_Work to be completed_. Copy out every line of the records below with no changes at all.

===== Recorded information

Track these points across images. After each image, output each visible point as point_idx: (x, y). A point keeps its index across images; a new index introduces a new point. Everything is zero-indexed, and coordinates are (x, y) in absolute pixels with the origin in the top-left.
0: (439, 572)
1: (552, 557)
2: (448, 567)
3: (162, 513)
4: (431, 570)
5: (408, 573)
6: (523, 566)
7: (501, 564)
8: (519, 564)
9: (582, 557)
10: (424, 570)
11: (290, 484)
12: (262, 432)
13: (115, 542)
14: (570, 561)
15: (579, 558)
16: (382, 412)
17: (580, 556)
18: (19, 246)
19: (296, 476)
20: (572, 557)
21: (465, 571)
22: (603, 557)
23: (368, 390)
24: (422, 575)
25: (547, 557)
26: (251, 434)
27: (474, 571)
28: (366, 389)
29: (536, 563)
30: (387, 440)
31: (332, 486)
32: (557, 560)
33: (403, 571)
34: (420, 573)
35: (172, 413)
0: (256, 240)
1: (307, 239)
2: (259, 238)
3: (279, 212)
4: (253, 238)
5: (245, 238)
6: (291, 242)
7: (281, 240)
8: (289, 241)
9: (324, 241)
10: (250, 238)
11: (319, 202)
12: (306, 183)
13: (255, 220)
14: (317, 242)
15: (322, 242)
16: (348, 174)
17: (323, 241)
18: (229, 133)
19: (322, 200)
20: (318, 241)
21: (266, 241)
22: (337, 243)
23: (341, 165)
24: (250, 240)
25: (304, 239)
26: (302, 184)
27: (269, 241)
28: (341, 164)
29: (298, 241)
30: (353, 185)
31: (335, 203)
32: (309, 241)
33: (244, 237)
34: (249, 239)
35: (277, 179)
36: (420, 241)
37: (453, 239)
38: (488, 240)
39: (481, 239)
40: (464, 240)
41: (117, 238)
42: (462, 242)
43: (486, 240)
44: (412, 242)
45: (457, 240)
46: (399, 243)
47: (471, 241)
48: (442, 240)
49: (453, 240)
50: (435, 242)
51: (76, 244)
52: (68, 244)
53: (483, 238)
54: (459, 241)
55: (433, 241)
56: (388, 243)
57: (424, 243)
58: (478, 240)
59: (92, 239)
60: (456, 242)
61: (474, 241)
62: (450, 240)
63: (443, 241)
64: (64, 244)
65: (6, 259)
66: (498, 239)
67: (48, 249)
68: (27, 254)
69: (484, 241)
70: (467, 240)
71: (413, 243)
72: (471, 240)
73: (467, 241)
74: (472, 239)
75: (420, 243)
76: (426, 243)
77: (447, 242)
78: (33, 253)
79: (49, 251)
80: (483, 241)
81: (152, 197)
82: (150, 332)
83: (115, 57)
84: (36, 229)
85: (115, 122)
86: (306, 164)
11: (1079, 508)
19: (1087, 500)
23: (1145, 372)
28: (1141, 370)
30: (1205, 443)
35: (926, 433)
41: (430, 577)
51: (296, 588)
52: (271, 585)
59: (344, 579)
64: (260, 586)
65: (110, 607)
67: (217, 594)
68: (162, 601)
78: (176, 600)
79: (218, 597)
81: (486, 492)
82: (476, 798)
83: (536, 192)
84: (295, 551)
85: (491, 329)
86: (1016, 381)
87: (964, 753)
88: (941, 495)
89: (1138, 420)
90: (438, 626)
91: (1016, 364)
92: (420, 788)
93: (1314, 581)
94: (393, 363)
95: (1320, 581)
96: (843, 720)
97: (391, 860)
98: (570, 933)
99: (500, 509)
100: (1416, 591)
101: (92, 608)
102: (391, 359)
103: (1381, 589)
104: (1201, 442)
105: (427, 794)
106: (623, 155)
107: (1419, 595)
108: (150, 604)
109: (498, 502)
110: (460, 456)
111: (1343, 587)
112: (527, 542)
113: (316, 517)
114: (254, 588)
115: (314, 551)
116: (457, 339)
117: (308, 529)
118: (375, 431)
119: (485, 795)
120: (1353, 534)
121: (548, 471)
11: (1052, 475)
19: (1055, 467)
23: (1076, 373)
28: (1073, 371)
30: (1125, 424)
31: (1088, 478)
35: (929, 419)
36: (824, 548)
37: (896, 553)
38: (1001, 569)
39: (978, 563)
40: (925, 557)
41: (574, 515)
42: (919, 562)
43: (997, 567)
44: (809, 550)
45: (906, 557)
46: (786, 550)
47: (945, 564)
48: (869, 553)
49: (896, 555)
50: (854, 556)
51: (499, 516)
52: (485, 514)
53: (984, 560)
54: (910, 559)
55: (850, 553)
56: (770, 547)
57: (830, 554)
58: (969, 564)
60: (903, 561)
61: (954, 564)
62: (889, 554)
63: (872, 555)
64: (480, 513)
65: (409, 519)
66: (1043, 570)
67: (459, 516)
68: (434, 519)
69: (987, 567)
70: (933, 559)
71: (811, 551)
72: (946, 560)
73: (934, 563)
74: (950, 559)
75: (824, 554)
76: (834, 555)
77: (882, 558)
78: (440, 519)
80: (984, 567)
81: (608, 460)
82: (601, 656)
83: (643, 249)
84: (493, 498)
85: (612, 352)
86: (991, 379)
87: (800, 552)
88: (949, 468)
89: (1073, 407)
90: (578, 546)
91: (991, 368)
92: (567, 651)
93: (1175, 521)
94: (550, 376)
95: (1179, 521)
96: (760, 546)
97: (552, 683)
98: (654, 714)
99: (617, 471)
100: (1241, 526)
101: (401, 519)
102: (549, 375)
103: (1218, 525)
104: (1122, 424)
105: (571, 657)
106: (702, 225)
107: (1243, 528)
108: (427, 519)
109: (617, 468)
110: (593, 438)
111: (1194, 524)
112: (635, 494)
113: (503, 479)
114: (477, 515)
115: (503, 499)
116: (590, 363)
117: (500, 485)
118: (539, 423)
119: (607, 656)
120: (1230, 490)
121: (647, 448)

==========

_Written solution_.
Track these points across images. After each image, output each visible point as point_idx: (x, y). A point keeps its index across images; a new index introduces a new point. Everything is zero-indexed, and coordinates are (x, y) in absolute pixels with the origin in the top-left.
0: (439, 572)
1: (552, 557)
2: (448, 567)
3: (162, 513)
4: (431, 570)
5: (408, 573)
6: (523, 566)
7: (501, 564)
8: (519, 564)
9: (582, 557)
10: (424, 570)
11: (290, 484)
12: (262, 432)
13: (115, 542)
14: (570, 561)
15: (579, 558)
16: (382, 412)
17: (580, 556)
18: (19, 246)
19: (296, 476)
20: (572, 557)
21: (465, 571)
22: (603, 557)
23: (368, 390)
24: (422, 575)
25: (547, 557)
26: (251, 434)
27: (474, 571)
28: (366, 389)
29: (536, 563)
30: (387, 440)
31: (332, 486)
32: (557, 560)
33: (403, 571)
34: (420, 573)
35: (172, 413)
0: (256, 240)
1: (307, 239)
2: (259, 238)
3: (279, 212)
4: (253, 238)
5: (245, 238)
6: (291, 242)
7: (281, 240)
8: (289, 241)
9: (324, 241)
10: (250, 238)
11: (319, 202)
12: (306, 183)
13: (255, 220)
14: (317, 242)
15: (322, 242)
16: (348, 174)
17: (323, 241)
18: (229, 133)
19: (322, 200)
20: (318, 241)
21: (266, 241)
22: (337, 243)
23: (341, 165)
24: (250, 240)
25: (304, 239)
26: (302, 184)
27: (269, 241)
28: (341, 164)
29: (298, 241)
30: (353, 185)
31: (335, 203)
32: (309, 241)
33: (244, 237)
34: (249, 239)
35: (277, 179)
36: (420, 241)
37: (453, 239)
38: (488, 240)
39: (481, 239)
40: (464, 240)
41: (117, 238)
42: (462, 242)
43: (486, 240)
44: (412, 242)
45: (457, 240)
46: (399, 243)
47: (471, 241)
48: (442, 240)
49: (453, 240)
50: (435, 242)
51: (76, 244)
52: (68, 244)
53: (483, 238)
54: (459, 241)
55: (433, 241)
56: (388, 243)
57: (424, 243)
58: (478, 240)
59: (92, 239)
60: (456, 242)
61: (474, 241)
62: (450, 240)
63: (443, 241)
64: (64, 244)
65: (6, 259)
66: (498, 239)
67: (48, 249)
68: (27, 254)
69: (484, 241)
70: (467, 240)
71: (413, 243)
72: (471, 240)
73: (467, 241)
74: (472, 239)
75: (420, 243)
76: (426, 243)
77: (447, 242)
78: (33, 253)
79: (49, 251)
80: (483, 241)
81: (152, 197)
82: (150, 332)
83: (115, 57)
84: (36, 229)
85: (115, 122)
86: (306, 164)
11: (1079, 508)
19: (1087, 500)
23: (1145, 372)
28: (1141, 370)
30: (1205, 443)
35: (926, 433)
41: (430, 577)
51: (296, 588)
52: (271, 585)
59: (344, 579)
64: (260, 586)
65: (110, 607)
67: (217, 594)
68: (162, 601)
78: (176, 600)
79: (218, 597)
81: (486, 492)
82: (476, 798)
83: (536, 192)
84: (295, 551)
85: (491, 329)
86: (1016, 381)
87: (964, 753)
88: (941, 495)
89: (1138, 420)
90: (438, 626)
91: (1016, 364)
92: (420, 788)
93: (1314, 581)
94: (393, 363)
95: (1320, 581)
96: (843, 720)
97: (391, 860)
98: (570, 933)
99: (500, 509)
100: (1416, 591)
101: (92, 608)
102: (391, 359)
103: (1381, 589)
104: (1201, 442)
105: (427, 794)
106: (623, 155)
107: (1419, 595)
108: (150, 604)
109: (498, 502)
110: (460, 456)
111: (1343, 587)
112: (527, 542)
113: (316, 517)
114: (254, 588)
115: (314, 551)
116: (457, 339)
117: (308, 529)
118: (375, 431)
119: (485, 795)
120: (1353, 534)
121: (548, 471)
11: (1052, 475)
19: (1055, 467)
23: (1076, 373)
28: (1073, 371)
30: (1125, 424)
31: (1088, 478)
35: (929, 419)
36: (824, 548)
37: (896, 553)
38: (1001, 569)
39: (978, 563)
40: (925, 557)
41: (574, 515)
42: (919, 562)
43: (997, 567)
44: (809, 550)
45: (906, 557)
46: (786, 550)
47: (945, 564)
48: (869, 553)
49: (896, 555)
50: (854, 556)
51: (499, 516)
52: (485, 514)
53: (984, 560)
54: (910, 559)
55: (850, 553)
56: (770, 547)
57: (830, 554)
58: (969, 564)
60: (903, 561)
61: (954, 564)
62: (889, 554)
63: (872, 555)
64: (480, 513)
65: (409, 519)
66: (1043, 570)
67: (459, 516)
68: (434, 519)
69: (987, 567)
70: (933, 559)
71: (811, 551)
72: (946, 560)
73: (934, 563)
74: (950, 559)
75: (824, 554)
76: (834, 555)
77: (882, 558)
78: (440, 519)
80: (984, 567)
81: (608, 460)
82: (601, 656)
83: (643, 249)
84: (493, 498)
85: (612, 352)
86: (991, 379)
87: (800, 552)
88: (949, 468)
89: (1073, 407)
90: (578, 546)
91: (991, 368)
92: (567, 651)
93: (1175, 521)
94: (550, 376)
95: (1179, 521)
96: (760, 546)
97: (552, 683)
98: (654, 714)
99: (617, 471)
100: (1241, 526)
101: (401, 519)
102: (549, 375)
103: (1218, 525)
104: (1122, 424)
105: (571, 657)
106: (702, 225)
107: (1243, 528)
108: (427, 519)
109: (617, 468)
110: (593, 438)
111: (1194, 524)
112: (635, 494)
113: (503, 479)
114: (477, 515)
115: (503, 499)
116: (590, 363)
117: (500, 485)
118: (539, 423)
119: (607, 656)
120: (1230, 490)
121: (647, 448)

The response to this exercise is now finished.